Saved data entries
==*==

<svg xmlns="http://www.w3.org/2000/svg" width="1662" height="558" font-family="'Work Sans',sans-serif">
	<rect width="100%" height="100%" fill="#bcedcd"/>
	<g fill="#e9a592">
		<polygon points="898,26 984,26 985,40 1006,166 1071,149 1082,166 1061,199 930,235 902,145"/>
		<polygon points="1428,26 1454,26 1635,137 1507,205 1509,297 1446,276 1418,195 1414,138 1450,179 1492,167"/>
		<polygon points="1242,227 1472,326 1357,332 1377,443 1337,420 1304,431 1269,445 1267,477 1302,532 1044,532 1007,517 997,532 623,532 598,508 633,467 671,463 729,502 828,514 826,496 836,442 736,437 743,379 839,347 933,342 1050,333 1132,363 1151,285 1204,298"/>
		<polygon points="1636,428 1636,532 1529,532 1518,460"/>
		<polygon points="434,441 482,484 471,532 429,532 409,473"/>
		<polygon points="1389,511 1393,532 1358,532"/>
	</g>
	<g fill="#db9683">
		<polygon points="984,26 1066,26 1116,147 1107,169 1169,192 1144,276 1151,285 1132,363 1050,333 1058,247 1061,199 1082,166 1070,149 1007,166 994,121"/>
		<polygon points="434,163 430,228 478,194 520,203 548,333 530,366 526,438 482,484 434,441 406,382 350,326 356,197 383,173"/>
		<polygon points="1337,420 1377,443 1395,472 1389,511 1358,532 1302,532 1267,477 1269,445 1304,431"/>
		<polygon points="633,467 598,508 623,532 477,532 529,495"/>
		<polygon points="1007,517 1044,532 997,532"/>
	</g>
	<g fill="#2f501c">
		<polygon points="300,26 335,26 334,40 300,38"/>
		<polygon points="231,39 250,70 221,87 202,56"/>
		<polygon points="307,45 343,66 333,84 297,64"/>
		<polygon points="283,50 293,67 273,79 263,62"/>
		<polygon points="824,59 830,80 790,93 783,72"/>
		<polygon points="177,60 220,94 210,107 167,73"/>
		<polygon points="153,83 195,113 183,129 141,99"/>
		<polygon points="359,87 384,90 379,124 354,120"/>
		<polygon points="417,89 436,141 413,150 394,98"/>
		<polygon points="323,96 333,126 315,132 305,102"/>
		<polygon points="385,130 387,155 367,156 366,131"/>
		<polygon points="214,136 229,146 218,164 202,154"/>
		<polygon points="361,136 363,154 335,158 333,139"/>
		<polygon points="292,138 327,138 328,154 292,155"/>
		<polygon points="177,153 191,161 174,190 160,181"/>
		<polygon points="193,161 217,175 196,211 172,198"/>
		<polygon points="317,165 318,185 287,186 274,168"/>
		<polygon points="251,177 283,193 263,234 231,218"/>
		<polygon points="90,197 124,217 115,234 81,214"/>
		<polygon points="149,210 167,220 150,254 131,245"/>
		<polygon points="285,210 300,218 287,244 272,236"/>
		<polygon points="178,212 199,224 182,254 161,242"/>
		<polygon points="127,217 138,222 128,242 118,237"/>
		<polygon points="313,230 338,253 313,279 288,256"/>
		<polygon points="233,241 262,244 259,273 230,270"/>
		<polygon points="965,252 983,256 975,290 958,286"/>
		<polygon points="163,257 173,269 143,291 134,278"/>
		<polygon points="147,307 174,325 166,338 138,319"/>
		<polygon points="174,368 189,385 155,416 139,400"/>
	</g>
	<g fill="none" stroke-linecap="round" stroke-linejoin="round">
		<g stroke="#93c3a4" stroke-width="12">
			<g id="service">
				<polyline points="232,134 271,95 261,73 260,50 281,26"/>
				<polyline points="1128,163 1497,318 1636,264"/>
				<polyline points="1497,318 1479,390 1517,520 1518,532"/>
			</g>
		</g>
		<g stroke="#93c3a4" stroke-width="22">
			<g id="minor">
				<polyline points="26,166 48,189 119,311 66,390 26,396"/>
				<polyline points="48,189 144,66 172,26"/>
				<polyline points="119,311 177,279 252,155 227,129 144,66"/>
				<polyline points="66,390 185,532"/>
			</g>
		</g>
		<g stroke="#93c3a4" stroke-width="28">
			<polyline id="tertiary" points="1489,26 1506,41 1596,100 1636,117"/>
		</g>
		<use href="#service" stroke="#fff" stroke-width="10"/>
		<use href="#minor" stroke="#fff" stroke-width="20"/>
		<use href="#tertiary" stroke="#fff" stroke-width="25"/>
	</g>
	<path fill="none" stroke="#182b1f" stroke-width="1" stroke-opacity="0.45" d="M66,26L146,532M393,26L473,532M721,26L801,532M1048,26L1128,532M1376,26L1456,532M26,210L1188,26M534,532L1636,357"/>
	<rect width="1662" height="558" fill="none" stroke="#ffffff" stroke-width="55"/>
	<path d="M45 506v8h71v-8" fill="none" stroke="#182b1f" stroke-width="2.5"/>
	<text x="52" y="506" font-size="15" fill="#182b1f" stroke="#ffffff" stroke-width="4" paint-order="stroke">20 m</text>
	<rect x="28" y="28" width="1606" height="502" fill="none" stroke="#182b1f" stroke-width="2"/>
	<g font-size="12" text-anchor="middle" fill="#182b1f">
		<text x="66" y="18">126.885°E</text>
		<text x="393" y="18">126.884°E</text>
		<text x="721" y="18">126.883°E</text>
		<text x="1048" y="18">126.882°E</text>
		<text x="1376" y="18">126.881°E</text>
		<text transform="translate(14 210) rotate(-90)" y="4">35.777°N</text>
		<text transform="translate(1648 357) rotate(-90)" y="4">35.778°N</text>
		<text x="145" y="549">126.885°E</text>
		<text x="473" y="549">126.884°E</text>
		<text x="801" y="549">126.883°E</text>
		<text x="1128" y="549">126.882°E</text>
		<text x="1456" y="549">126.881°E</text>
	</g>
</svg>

==*==

### Problem:
From the data above, extract every line in its exact form.

### Response box:
<svg xmlns="http://www.w3.org/2000/svg" width="1662" height="558" font-family="'Work Sans',sans-serif">
	<rect width="100%" height="100%" fill="#bcedcd"/>
	<g fill="#e9a592">
		<polygon points="898,26 984,26 985,40 1006,166 1071,149 1082,166 1061,199 930,235 902,145"/>
		<polygon points="1428,26 1454,26 1635,137 1507,205 1509,297 1446,276 1418,195 1414,138 1450,179 1492,167"/>
		<polygon points="1242,227 1472,326 1357,332 1377,443 1337,420 1304,431 1269,445 1267,477 1302,532 1044,532 1007,517 997,532 623,532 598,508 633,467 671,463 729,502 828,514 826,496 836,442 736,437 743,379 839,347 933,342 1050,333 1132,363 1151,285 1204,298"/>
		<polygon points="1636,428 1636,532 1529,532 1518,460"/>
		<polygon points="434,441 482,484 471,532 429,532 409,473"/>
		<polygon points="1389,511 1393,532 1358,532"/>
	</g>
	<g fill="#db9683">
		<polygon points="984,26 1066,26 1116,147 1107,169 1169,192 1144,276 1151,285 1132,363 1050,333 1058,247 1061,199 1082,166 1070,149 1007,166 994,121"/>
		<polygon points="434,163 430,228 478,194 520,203 548,333 530,366 526,438 482,484 434,441 406,382 350,326 356,197 383,173"/>
		<polygon points="1337,420 1377,443 1395,472 1389,511 1358,532 1302,532 1267,477 1269,445 1304,431"/>
		<polygon points="633,467 598,508 623,532 477,532 529,495"/>
		<polygon points="1007,517 1044,532 997,532"/>
	</g>
	<g fill="#2f501c">
		<polygon points="300,26 335,26 334,40 300,38"/>
		<polygon points="231,39 250,70 221,87 202,56"/>
		<polygon points="307,45 343,66 333,84 297,64"/>
		<polygon points="283,50 293,67 273,79 263,62"/>
		<polygon points="824,59 830,80 790,93 783,72"/>
		<polygon points="177,60 220,94 210,107 167,73"/>
		<polygon points="153,83 195,113 183,129 141,99"/>
		<polygon points="359,87 384,90 379,124 354,120"/>
		<polygon points="417,89 436,141 413,150 394,98"/>
		<polygon points="323,96 333,126 315,132 305,102"/>
		<polygon points="385,130 387,155 367,156 366,131"/>
		<polygon points="214,136 229,146 218,164 202,154"/>
		<polygon points="361,136 363,154 335,158 333,139"/>
		<polygon points="292,138 327,138 328,154 292,155"/>
		<polygon points="177,153 191,161 174,190 160,181"/>
		<polygon points="193,161 217,175 196,211 172,198"/>
		<polygon points="317,165 318,185 287,186 274,168"/>
		<polygon points="251,177 283,193 263,234 231,218"/>
		<polygon points="90,197 124,217 115,234 81,214"/>
		<polygon points="149,210 167,220 150,254 131,245"/>
		<polygon points="285,210 300,218 287,244 272,236"/>
		<polygon points="178,212 199,224 182,254 161,242"/>
		<polygon points="127,217 138,222 128,242 118,237"/>
		<polygon points="313,230 338,253 313,279 288,256"/>
		<polygon points="233,241 262,244 259,273 230,270"/>
		<polygon points="965,252 983,256 975,290 958,286"/>
		<polygon points="163,257 173,269 143,291 134,278"/>
		<polygon points="147,307 174,325 166,338 138,319"/>
		<polygon points="174,368 189,385 155,416 139,400"/>
	</g>
	<g fill="none" stroke-linecap="round" stroke-linejoin="round">
		<g stroke="#93c3a4" stroke-width="12">
			<g id="service">
				<polyline points="232,134 271,95 261,73 260,50 281,26"/>
				<polyline points="1128,163 1497,318 1636,264"/>
				<polyline points="1497,318 1479,390 1517,520 1518,532"/>
			</g>
		</g>
		<g stroke="#93c3a4" stroke-width="22">
			<g id="minor">
				<polyline points="26,166 48,189 119,311 66,390 26,396"/>
				<polyline points="48,189 144,66 172,26"/>
				<polyline points="119,311 177,279 252,155 227,129 144,66"/>
				<polyline points="66,390 185,532"/>
			</g>
		</g>
		<g stroke="#93c3a4" stroke-width="28">
			<polyline id="tertiary" points="1489,26 1506,41 1596,100 1636,117"/>
		</g>
		<use href="#service" stroke="#fff" stroke-width="10"/>
		<use href="#minor" stroke="#fff" stroke-width="20"/>
		<use href="#tertiary" stroke="#fff" stroke-width="25"/>
	</g>
	<path fill="none" stroke="#182b1f" stroke-width="1" stroke-opacity="0.45" d="M66,26L146,532M393,26L473,532M721,26L801,532M1048,26L1128,532M1376,26L1456,532M26,210L1188,26M534,532L1636,357"/>
	<rect width="1662" height="558" fill="none" stroke="#ffffff" stroke-width="55"/>
	<path d="M45 506v8h71v-8" fill="none" stroke="#182b1f" stroke-width="2.5"/>
	<text x="52" y="506" font-size="15" fill="#182b1f" stroke="#ffffff" stroke-width="4" paint-order="stroke">20 m</text>
	<rect x="28" y="28" width="1606" height="502" fill="none" stroke="#182b1f" stroke-width="2"/>
	<g font-size="12" text-anchor="middle" fill="#182b1f">
		<text x="66" y="18">126.885°E</text>
		<text x="393" y="18">126.884°E</text>
		<text x="721" y="18">126.883°E</text>
		<text x="1048" y="18">126.882°E</text>
		<text x="1376" y="18">126.881°E</text>
		<text transform="translate(14 210) rotate(-90)" y="4">35.777°N</text>
		<text transform="translate(1648 357) rotate(-90)" y="4">35.778°N</text>
		<text x="145" y="549">126.885°E</text>
		<text x="473" y="549">126.884°E</text>
		<text x="801" y="549">126.883°E</text>
		<text x="1128" y="549">126.882°E</text>
		<text x="1456" y="549">126.881°E</text>
	</g>
</svg>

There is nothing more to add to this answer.